In 2006, DCI hosted its first "Conference on Child Rights & Sight" at Yale University: an international conference that gathers speakers and leaders from around the world to address issues of child rights – in particular child labor – and diseases that affect vision, and discuss creative solutions. As of 2020, DCI has held seven international conferences at Yale University: in 2006, 2009, 2011, 2013, 2015, 2017 and 2019. The most recent 7th International Conference on Child Rights & Sight took place at Yale University on Saturday, October 26, 2019.
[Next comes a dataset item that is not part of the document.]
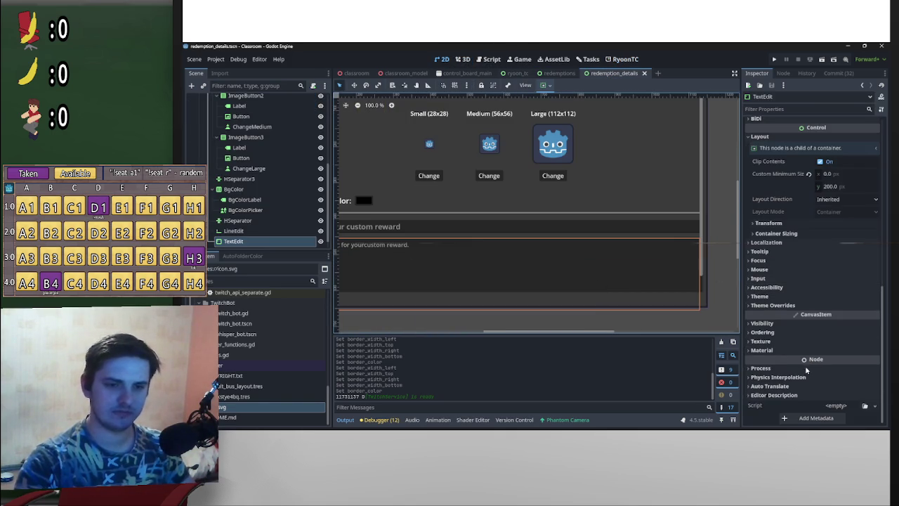
{"action": "left_click", "coordinate": [774, 307]}
{"action": "left_click", "coordinate": [773, 344]}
==Patrons and Goodwill Ambassadors==
DCI's Patrons and Goodwill Ambassadors include Bangladeshi actress Babita Akhtar and Bangladeshi singer Sabina Yasmin.

==Financial accountability==
According to DCI, 91% of its funds go to program services (childcare, orphan support, blindness prevention, etc.), 6% goes to fundraising, and 3% goes to management and administration. DCI states that 100 percent of all proceeds from program contributions are used to cover the costs of DCI programs and services, with no portion being used to cover administrative or fundraising costs.